Et un hibou mort venant s’abattre à ses pieds un instant plus tard, il pousse un long gémissement.

— Mauvais, mauvais présage, balbutie-t-il d’une voix étranglée.

Et, terrifié, il va se coucher.

Il ne se relèvera que le 11, pour l’anniversaire de son élection. Encore y préside-t-il à la messe avec une mine lugubre et si défaite qu’elle impressionne tout le monde et, le service à peine terminé, retourne-t-il dans son lit, dont cette fois il ne sortira plus. Le 18 août, à l’heure des vêpres, il expire après une pénible crise d’étouffement.

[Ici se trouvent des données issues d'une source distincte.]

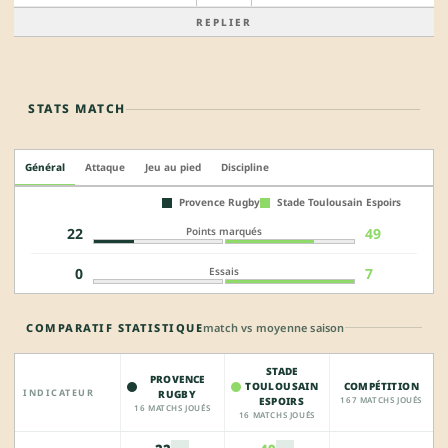
REPLIER
STATS MATCH
Général
Attaque
Jeu au pied
Discipline
Provence Rugby
Stade Toulousain Espoirs
Points marqués
22
49
Essais
0
7
COMPARATIF STATISTIQUE
match vs moyenne saison
STADE
PROVENCE
TOULOUSAIN
COMPÉTITION
INDICATEUR
RUGBY
ESPOIRS
167 MATCHS JOUÉS
16 MATCHS JOUÉS
16 MATCHS JOUÉS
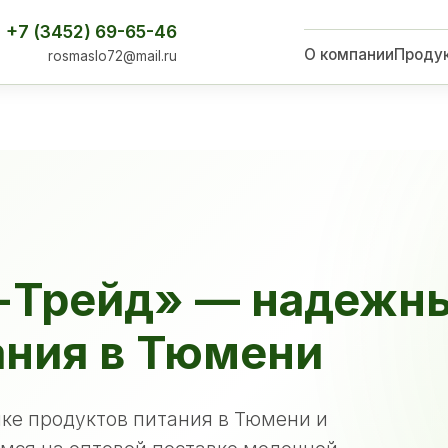
+7 (3452) 69-65-46
О компании
Проду
rosmaslo72@mail.ru
-Трейд» — надежн
ания в Тюмени
ке продуктов питания в Тюмени и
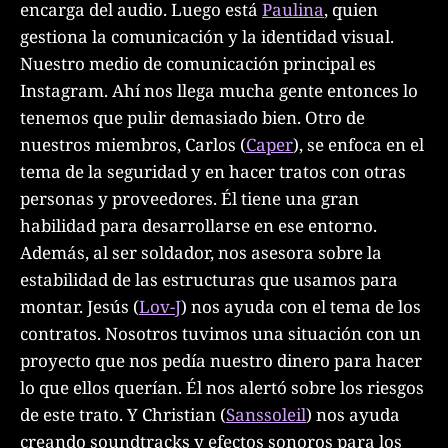
encarga del audio. Luego está
Paulina
, quien
gestiona la comunicación y la identidad visual.
Nuestro medio de comunicación principal es
Instagram. Ahí nos llega mucha gente entonces lo
tenemos que pulir demasiado bien. Otro de
nuestros miembros, Carlos (
Caper
), se enfoca en el
tema de la seguridad y en hacer tratos con otras
personas y proveedores. Él tiene una gran
habilidad para desarrollarse en ese entorno.
Además, al ser soldador, nos asesora sobre la
estabilidad de las estructuras que usamos para
montar. Jesús (
Lov-J
) nos ayuda con el tema de los
contratos. Nosotros tuvimos una situación con un
proyecto que nos pedía nuestro dinero para hacer
lo que ellos querían. Él nos alertó sobre los riesgos
de este trato. Y Christian (
Sanssoleil
) nos ayuda
creando soundtracks y efectos sonoros para los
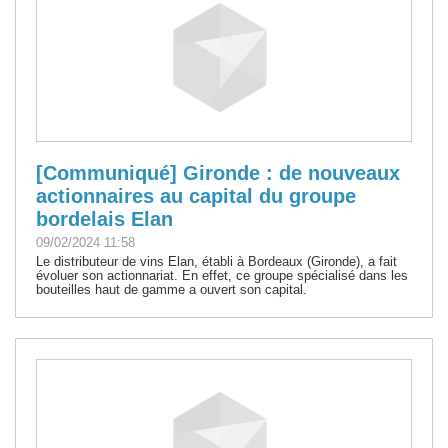
[Communiqué] Gironde : de nouveaux
actionnaires au capital du groupe
bordelais Elan
09/02/2024 11:58
Le distributeur de vins Elan, établi à Bordeaux (Gironde), a fait
évoluer son actionnariat. En effet, ce groupe spécialisé dans les
bouteilles haut de gamme a ouvert son capital.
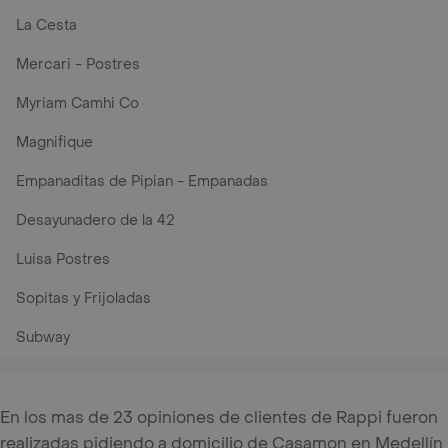
La Cesta
Mercari - Postres
Myriam Camhi Co
Magnifique
Empanaditas de Pipian - Empanadas
Desayunadero de la 42
Luisa Postres
Sopitas y Frijoladas
Subway
En los mas de 23 opiniones de clientes de Rappi fueron
realizadas pidiendo a domicilio de Casamon en Medellín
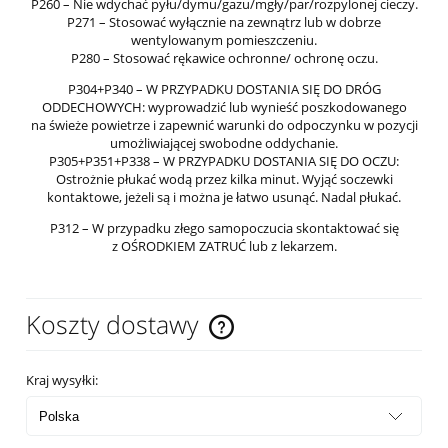
P260 – Nie wdychać pyłu/dymu/gazu/mgły/par/rozpylonej cieczy.
P271 – Stosować wyłącznie na zewnątrz lub w dobrze
wentylowanym pomieszczeniu.
P280 – Stosować rękawice ochronne/ ochronę oczu.
P304+P340 – W PRZYPADKU DOSTANIA SIĘ DO DRÓG
ODDECHOWYCH: wyprowadzić lub wynieść poszkodowanego
na świeże powietrze i zapewnić warunki do odpoczynku w pozycji
umożliwiającej swobodne oddychanie.
P305+P351+P338 – W PRZYPADKU DOSTANIA SIĘ DO OCZU:
Ostrożnie płukać wodą przez kilka minut. Wyjąć soczewki
kontaktowe, jeżeli są i można je łatwo usunąć. Nadal płukać.
P312 – W przypadku złego samopoczucia skontaktować się
z OŚRODKIEM ZATRUĆ lub z lekarzem.
Koszty dostawy
Cena nie zawiera ewentualnych kosztów płatności
Kraj wysyłki:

César, que l’on a soigné avec des moyens barbares (on l’a enfoui, nu, dans les entrailles d’une mule que l’on venait d’éventrer puis jeté dans un tonneau plein d’eau glacée, dont il est sorti violet et le corps tout pelé… mais vivant), va un peu mieux. Il trouve assez de force pour ordonner à Micheletto de faire fermer toutes les portes du Vatican, puis se traîne chez le cardinal-trésorier et, sous la menace de son épée, reçoit les clefs de la caisse pontificale. Après quoi l’on prépare, à l’abri du pillage, les funérailles du pape.

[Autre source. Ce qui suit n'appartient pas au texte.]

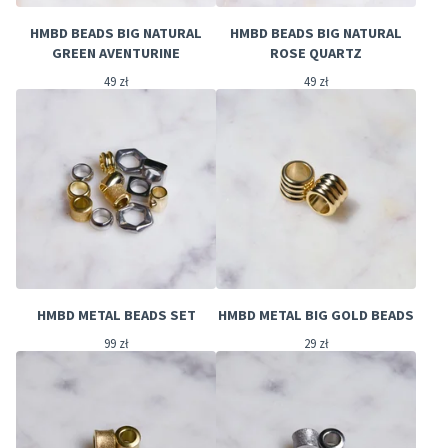
HMBD BEADS BIG NATURAL
HMBD BEADS BIG NATURAL
GREEN AVENTURINE
ROSE QUARTZ
49
zł
49
zł
HMBD METAL BEADS SET
HMBD METAL BIG GOLD BEADS
99
zł
29
zł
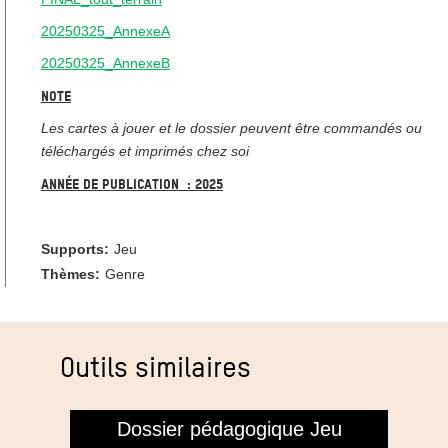
20250325_AnnexeA
20250325_AnnexeB
Note
Les cartes à jouer et le dossier peuvent être commandés ou
téléchargés et imprimés chez soi
Année de publication : 2025
Supports:
Jeu
Thèmes:
Genre
Outils similaires
Dossier pédagogique Jeu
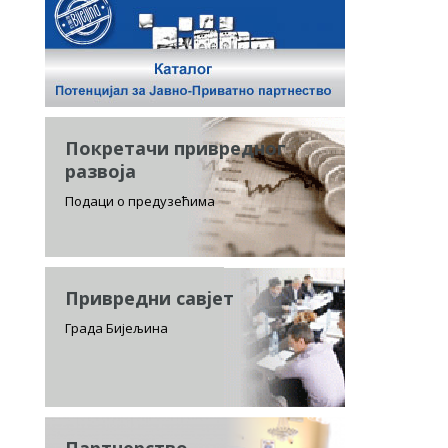
Покретачи привредног
развоја
Подаци о предузећима
Привредни савјет
Града Бијељина
Партнерство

Elles allaient revêtir un caractère d’horreur presque démoniaque car, après une journée d’exposition, le corps d’Alexandre entra en décomposition. Il était devenu aussi noir qu’un Soudanais. Sa figure et son nez étaient boursouflés, sa bouche grande ouverte, quasi bâillonnée par la masse de la langue enflée. Quant à l’odeur, elle était si insupportable qu’à minuit, six portefaix vinrent prendre le cadavre, le bourrèrent à coups de poing dans un cercueil trop étroit, qu’ils fermèrent tant bien que mal puis emportèrent à Sainte-Marie-des-Fièvres, où ils l’abandonnèrent contre un mur sans le moindre cierge ni le plus petit bout de prière.

César, pour sa part, avait autre chose à faire : assurer sa sécurité et celle de sa fortune. Tandis que ses soldats gardaient les palais pontificaux, empêchant même la réunion du conclave que leur maître prétendait diriger, il appelait Louis XII à son secours, tout en présentant en sous-main des offres de services à Gonzalve de Cordoue. L’idée que l’énorme puissance dont il avait joui si longtemps grâce au pape pouvait lui échapper lui était insupportable…

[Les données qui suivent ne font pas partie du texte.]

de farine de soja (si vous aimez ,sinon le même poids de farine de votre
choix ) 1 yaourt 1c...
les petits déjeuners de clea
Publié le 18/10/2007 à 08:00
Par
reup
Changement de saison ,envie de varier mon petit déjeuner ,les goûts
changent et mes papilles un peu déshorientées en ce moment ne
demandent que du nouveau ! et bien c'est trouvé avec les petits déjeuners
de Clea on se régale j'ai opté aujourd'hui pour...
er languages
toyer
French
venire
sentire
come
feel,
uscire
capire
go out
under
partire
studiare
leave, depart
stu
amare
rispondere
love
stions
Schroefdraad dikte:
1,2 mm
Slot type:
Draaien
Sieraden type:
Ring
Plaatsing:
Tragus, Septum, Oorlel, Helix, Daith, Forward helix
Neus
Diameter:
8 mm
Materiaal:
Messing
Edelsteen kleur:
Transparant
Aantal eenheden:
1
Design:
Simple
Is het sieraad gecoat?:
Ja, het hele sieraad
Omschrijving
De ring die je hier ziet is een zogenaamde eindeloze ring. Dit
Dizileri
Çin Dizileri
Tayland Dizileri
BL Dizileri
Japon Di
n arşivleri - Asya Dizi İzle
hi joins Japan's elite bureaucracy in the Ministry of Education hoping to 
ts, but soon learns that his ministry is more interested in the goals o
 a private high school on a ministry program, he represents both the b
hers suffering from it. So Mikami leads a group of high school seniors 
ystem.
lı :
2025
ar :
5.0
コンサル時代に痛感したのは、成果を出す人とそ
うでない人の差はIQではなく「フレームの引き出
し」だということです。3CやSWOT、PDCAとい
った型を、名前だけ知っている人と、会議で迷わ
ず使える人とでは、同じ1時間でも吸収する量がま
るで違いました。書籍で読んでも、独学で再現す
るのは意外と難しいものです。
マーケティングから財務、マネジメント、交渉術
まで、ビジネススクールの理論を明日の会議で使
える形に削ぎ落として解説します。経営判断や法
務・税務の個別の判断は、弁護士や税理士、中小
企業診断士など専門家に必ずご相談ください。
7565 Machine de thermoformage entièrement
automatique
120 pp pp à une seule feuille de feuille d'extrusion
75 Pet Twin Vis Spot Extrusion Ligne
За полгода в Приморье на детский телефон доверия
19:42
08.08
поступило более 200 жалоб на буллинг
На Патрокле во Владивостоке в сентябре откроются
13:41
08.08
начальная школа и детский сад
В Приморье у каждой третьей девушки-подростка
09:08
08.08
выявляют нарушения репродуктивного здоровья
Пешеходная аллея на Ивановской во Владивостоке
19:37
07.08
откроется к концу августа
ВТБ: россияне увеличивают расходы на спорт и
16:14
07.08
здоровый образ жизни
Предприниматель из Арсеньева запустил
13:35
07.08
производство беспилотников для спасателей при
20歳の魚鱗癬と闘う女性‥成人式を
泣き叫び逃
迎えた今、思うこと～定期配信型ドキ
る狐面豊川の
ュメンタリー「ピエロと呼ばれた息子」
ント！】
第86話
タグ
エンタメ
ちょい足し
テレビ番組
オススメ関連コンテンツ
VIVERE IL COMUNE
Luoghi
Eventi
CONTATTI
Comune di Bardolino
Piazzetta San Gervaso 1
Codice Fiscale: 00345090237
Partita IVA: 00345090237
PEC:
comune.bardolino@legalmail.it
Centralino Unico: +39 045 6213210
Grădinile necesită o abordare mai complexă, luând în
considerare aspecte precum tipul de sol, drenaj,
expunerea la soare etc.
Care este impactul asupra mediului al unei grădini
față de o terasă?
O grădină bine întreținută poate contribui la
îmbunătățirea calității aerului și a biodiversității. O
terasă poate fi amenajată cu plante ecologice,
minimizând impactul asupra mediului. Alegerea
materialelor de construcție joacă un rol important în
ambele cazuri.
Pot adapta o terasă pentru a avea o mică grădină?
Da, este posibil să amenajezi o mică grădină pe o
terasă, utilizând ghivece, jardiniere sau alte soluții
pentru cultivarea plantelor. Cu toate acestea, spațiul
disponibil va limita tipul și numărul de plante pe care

Pourtant, la loi de l’Église était formelle : le conclave ne se réunirait que lorsque les hommes d’armes et leur chef auraient quitté le Vatican. Enfin, le 1er septembre, on parvient à un accord : César quittera Rome et ne s’en approchera pas durant la vacance du Saint-Siège, mais en échange, sera puni de mort quiconque attentera à la vie du « puissant seigneur gonfalonier et capitaine général de l’Église ».

Et, le lendemain, de fait, César encore affaibli monte en litière tendue de drap cramoisi avec sa mère, Vannozza, qui s’effare devant ce bouleversement de ses douillettes habitudes, et son frère Joffré qui sanglote : Sancia a jugé bon de se faire enlever par Prospero Colonna et ne se soucie plus des Borgia, trop heureuse d’en avoir fini avec eux. On gagne Nepi, ce doux refuge de Lucrèce la lointaine.

Dans Rome où s’infiltrent des bandes françaises, le conclave qui se réunit le 16 septembre est plus qu’orageux. Tous les bannis d’autrefois sont revenus et la ville gronde sous les clameurs de tous ceux qui ont eu peu ou prou à se plaindre des Borgia. Et Dieu sait s’il y en a…

Finalement, comme on ne peut se mettre d’accord, on choisit, selon la coutume facile, un vieillard à moitié mort, le cardinal Piccolomini, qui prend le nom de Pie III et, bien sûr, ne régnera pas vraiment.

César s’est tout d’abord réjoui de cette élection, car il espère régner encore sur ce moribond qui lui montre de l’amitié. Mais son heure est passée. Rome est pleine de ses ennemis. Les parents des condottieri assassinés à Senigallia le chassent à mort. De son côté, Gonzalve de Cordoue fait interdire à tous les soldats et capitaines espagnols de servir sous sa bannière… Cette fois, il faut fuir, et César demande au pape de l’autoriser à gagner son duché de Romagne. Permission qui lui est accordée, mais bien qu’il ait réussi à gagner le château Saint-Ange sous un déguisement de moine, il ne pourra en sortir et c’est dans un cachot qu’il devra attendre l’issue d’une situation qui se dégrade pour lui d’instant en instant.